**DESCRIPTION OF THE TASK:**
Find each line in the listing that contains the word "this" and copy those lines out.
(EXTRACTED ENTRIES Opens)
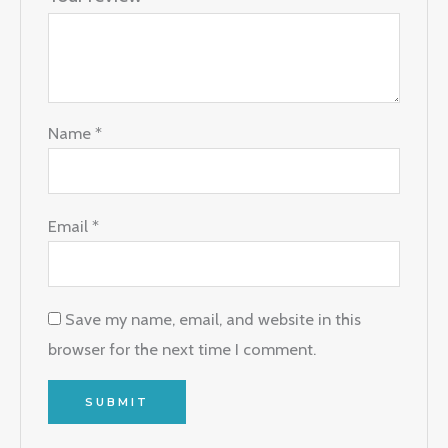
Name
*
Email
*
Save my name, email, and website in this
browser for the next time I comment.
(EXTRACTED ENTRIES Closes)
**ANSWER SPACE:**
Save my name, email, and website in this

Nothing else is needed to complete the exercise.